▶ **ACTIVITY**
Starting at the line with "IHC image of" and going on through the line with "staining of urothelial", reproduce each line in the records below exactly and nothing more.

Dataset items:
=-=-=

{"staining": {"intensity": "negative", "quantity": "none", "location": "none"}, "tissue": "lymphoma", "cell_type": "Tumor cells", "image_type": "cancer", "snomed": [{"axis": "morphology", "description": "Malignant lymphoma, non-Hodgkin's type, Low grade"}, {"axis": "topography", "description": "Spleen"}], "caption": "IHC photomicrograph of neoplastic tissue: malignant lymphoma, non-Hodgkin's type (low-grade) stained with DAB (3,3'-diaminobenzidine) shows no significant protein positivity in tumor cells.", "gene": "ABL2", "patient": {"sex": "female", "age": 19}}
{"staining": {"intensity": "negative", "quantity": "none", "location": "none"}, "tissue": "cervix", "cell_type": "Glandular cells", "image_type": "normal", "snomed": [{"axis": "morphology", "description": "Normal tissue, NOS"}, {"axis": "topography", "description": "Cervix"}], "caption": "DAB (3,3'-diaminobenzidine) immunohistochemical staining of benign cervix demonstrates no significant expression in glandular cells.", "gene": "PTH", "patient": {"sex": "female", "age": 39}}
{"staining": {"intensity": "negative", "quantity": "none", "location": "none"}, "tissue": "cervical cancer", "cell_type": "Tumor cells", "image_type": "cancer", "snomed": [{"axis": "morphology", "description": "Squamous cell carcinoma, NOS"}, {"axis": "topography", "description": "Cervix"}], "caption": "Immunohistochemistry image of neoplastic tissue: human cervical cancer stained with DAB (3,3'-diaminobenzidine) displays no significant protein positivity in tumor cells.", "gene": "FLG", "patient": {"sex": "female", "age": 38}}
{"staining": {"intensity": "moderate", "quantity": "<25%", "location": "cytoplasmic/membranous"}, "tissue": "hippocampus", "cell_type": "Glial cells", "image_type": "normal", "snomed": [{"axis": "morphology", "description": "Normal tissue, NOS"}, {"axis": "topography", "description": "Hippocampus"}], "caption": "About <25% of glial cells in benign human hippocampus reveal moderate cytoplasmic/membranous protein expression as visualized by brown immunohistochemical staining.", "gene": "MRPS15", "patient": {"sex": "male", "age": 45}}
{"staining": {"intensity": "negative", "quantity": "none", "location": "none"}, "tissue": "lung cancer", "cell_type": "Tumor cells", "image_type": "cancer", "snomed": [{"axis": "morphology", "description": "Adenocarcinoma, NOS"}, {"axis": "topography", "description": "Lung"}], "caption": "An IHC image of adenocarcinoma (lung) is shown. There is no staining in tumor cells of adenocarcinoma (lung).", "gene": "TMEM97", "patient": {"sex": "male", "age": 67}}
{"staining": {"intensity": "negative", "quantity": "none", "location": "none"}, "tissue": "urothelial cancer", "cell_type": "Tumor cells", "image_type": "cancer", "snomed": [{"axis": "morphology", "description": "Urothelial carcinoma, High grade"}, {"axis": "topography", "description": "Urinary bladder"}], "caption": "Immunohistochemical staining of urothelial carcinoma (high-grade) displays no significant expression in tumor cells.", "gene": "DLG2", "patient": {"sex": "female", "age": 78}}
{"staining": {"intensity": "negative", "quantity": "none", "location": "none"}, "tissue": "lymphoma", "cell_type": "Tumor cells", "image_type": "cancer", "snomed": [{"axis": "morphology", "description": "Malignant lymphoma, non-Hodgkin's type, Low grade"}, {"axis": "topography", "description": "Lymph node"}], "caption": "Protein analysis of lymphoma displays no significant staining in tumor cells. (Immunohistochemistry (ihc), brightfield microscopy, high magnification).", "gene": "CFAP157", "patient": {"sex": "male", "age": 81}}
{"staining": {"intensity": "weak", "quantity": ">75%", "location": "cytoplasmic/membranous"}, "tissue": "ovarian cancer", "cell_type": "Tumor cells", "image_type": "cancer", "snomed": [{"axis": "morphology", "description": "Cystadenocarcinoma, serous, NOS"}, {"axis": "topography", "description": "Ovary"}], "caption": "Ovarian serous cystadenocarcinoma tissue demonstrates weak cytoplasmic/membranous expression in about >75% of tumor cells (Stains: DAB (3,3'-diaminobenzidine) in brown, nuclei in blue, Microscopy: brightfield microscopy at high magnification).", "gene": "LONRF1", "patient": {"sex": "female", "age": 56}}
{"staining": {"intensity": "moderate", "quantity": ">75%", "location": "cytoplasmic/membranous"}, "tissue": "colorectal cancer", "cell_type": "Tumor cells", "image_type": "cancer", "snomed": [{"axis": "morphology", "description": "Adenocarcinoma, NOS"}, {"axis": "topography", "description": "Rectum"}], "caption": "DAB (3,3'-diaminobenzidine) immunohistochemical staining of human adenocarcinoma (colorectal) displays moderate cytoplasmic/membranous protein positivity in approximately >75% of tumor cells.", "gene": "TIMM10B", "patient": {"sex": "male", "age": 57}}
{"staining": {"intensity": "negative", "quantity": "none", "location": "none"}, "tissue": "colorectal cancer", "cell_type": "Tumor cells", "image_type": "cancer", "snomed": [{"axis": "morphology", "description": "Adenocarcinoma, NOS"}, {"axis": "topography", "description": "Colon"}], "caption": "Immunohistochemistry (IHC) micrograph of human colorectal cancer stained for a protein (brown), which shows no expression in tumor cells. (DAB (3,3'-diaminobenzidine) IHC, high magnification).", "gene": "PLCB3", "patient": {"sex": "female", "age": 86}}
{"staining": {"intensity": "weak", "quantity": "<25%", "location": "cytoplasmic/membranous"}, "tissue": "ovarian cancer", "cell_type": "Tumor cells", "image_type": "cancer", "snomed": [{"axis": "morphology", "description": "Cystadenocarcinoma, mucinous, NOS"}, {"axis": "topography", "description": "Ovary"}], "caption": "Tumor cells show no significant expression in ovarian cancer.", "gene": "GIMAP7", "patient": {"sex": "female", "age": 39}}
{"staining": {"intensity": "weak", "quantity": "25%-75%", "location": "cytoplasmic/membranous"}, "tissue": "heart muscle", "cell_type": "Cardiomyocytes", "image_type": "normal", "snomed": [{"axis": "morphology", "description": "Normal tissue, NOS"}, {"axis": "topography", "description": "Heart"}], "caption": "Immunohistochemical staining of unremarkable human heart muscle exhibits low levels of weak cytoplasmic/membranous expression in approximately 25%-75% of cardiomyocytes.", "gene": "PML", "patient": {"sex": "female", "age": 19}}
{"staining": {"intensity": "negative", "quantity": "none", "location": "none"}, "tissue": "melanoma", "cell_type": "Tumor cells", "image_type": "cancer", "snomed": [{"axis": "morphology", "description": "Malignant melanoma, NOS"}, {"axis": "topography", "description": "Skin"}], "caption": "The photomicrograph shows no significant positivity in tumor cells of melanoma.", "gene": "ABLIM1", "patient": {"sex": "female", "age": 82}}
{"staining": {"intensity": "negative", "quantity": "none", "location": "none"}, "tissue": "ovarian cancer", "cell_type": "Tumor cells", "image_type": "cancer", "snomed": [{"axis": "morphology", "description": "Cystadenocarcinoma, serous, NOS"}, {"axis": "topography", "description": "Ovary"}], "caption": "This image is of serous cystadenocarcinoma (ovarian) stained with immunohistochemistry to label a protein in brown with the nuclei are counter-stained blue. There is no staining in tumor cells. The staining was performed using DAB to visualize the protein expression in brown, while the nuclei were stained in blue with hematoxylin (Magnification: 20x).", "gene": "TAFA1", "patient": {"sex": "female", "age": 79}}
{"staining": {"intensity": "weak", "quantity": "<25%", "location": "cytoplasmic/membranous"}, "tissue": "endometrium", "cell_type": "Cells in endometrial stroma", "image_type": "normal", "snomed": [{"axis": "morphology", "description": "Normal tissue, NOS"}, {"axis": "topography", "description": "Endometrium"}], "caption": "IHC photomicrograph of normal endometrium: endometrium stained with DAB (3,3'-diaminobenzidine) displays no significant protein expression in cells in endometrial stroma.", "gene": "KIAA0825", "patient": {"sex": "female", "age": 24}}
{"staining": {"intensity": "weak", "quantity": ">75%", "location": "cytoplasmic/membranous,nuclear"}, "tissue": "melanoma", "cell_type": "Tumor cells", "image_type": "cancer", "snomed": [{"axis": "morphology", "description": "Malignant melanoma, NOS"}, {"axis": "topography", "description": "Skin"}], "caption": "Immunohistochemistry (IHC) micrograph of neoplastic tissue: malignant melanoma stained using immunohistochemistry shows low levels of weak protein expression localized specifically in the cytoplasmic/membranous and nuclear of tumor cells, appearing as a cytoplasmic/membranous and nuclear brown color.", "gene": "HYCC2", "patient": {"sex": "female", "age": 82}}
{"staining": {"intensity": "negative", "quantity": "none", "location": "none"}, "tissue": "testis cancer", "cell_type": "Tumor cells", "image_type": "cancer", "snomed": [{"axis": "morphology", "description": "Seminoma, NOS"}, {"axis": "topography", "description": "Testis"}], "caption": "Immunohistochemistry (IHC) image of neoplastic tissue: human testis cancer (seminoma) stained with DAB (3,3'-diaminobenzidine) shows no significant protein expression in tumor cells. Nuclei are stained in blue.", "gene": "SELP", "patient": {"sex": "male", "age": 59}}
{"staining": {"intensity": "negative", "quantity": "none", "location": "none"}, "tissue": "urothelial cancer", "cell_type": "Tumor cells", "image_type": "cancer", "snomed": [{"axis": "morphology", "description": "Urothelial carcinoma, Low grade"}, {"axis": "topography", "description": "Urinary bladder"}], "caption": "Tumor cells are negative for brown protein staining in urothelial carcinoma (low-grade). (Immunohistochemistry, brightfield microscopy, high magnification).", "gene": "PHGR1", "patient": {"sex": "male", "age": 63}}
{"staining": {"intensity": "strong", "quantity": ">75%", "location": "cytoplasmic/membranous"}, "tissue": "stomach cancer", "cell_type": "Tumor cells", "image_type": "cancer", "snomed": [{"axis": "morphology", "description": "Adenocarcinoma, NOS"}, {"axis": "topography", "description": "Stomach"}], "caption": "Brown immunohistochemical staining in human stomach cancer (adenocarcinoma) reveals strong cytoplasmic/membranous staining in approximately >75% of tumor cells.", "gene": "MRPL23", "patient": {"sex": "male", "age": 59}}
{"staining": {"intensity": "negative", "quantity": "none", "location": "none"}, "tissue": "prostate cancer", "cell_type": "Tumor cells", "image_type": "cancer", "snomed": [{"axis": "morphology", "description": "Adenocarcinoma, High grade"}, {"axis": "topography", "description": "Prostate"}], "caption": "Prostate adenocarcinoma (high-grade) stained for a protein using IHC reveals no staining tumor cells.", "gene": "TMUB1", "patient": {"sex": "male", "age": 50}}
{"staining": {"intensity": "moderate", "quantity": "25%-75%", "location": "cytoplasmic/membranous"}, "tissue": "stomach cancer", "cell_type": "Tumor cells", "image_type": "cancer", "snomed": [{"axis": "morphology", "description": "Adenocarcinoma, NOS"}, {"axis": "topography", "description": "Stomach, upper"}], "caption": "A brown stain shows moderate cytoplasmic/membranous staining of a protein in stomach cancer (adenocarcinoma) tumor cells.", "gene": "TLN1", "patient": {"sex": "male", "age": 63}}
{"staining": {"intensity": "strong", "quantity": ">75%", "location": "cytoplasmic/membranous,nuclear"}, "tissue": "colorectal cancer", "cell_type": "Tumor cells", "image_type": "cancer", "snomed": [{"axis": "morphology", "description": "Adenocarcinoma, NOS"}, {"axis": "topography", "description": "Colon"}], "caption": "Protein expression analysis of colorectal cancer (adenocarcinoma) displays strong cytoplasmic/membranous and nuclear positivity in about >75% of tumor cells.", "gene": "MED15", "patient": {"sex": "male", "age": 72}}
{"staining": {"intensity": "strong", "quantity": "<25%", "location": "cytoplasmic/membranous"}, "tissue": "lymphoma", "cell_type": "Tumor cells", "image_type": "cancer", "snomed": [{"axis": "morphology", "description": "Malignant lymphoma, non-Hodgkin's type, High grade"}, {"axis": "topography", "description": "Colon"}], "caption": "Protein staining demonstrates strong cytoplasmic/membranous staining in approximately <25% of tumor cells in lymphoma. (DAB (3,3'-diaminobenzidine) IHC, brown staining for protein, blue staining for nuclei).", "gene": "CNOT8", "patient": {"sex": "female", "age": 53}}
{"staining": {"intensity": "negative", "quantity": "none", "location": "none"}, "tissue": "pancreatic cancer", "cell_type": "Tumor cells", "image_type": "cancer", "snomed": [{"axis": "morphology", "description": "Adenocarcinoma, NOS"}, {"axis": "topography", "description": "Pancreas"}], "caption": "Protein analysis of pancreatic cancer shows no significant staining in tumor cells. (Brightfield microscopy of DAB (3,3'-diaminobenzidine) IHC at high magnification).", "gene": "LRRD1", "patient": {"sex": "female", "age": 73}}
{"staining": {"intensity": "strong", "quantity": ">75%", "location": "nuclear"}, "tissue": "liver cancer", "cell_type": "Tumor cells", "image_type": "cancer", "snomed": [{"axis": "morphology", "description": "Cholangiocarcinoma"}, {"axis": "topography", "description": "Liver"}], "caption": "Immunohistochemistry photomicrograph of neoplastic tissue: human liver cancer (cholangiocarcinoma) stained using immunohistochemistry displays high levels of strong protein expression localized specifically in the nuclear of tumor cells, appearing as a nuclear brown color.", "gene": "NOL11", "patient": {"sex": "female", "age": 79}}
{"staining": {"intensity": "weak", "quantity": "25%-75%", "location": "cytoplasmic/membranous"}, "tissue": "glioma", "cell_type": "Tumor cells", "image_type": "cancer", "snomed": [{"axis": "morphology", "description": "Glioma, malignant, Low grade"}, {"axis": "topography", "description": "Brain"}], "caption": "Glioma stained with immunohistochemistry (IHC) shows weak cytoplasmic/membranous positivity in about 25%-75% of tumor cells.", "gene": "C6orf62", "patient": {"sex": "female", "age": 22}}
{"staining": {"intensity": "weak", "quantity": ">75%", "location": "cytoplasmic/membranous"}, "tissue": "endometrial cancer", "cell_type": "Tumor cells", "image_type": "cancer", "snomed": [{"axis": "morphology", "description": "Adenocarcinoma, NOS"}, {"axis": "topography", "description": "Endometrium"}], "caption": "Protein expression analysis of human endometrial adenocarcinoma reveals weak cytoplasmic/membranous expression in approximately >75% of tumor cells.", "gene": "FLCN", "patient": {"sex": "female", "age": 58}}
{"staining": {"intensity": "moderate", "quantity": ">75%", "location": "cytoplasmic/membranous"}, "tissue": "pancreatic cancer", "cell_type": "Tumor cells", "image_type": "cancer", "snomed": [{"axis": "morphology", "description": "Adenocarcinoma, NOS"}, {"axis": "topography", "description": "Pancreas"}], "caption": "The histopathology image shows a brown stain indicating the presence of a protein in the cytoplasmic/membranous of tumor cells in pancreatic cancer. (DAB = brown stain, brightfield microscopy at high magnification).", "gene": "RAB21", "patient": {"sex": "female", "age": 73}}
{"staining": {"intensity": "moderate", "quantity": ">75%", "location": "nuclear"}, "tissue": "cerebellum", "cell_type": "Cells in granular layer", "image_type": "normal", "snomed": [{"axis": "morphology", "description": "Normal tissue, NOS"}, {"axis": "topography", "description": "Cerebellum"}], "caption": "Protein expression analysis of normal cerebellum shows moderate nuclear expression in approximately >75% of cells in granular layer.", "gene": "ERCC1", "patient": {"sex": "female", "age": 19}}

=-=-=

▶ **TASK RESULT**
{"staining": {"intensity": "negative", "quantity": "none", "location": "none"}, "tissue": "lung cancer", "cell_type": "Tumor cells", "image_type": "cancer", "snomed": [{"axis": "morphology", "description": "Adenocarcinoma, NOS"}, {"axis": "topography", "description": "Lung"}], "caption": "An IHC image of adenocarcinoma (lung) is shown. There is no staining in tumor cells of adenocarcinoma (lung).", "gene": "TMEM97", "patient": {"sex": "male", "age": 67}}
{"staining": {"intensity": "negative", "quantity": "none", "location": "none"}, "tissue": "urothelial cancer", "cell_type": "Tumor cells", "image_type": "cancer", "snomed": [{"axis": "morphology", "description": "Urothelial carcinoma, High grade"}, {"axis": "topography", "description": "Urinary bladder"}], "caption": "Immunohistochemical staining of urothelial carcinoma (high-grade) displays no significant expression in tumor cells.", "gene": "DLG2", "patient": {"sex": "female", "age": 78}}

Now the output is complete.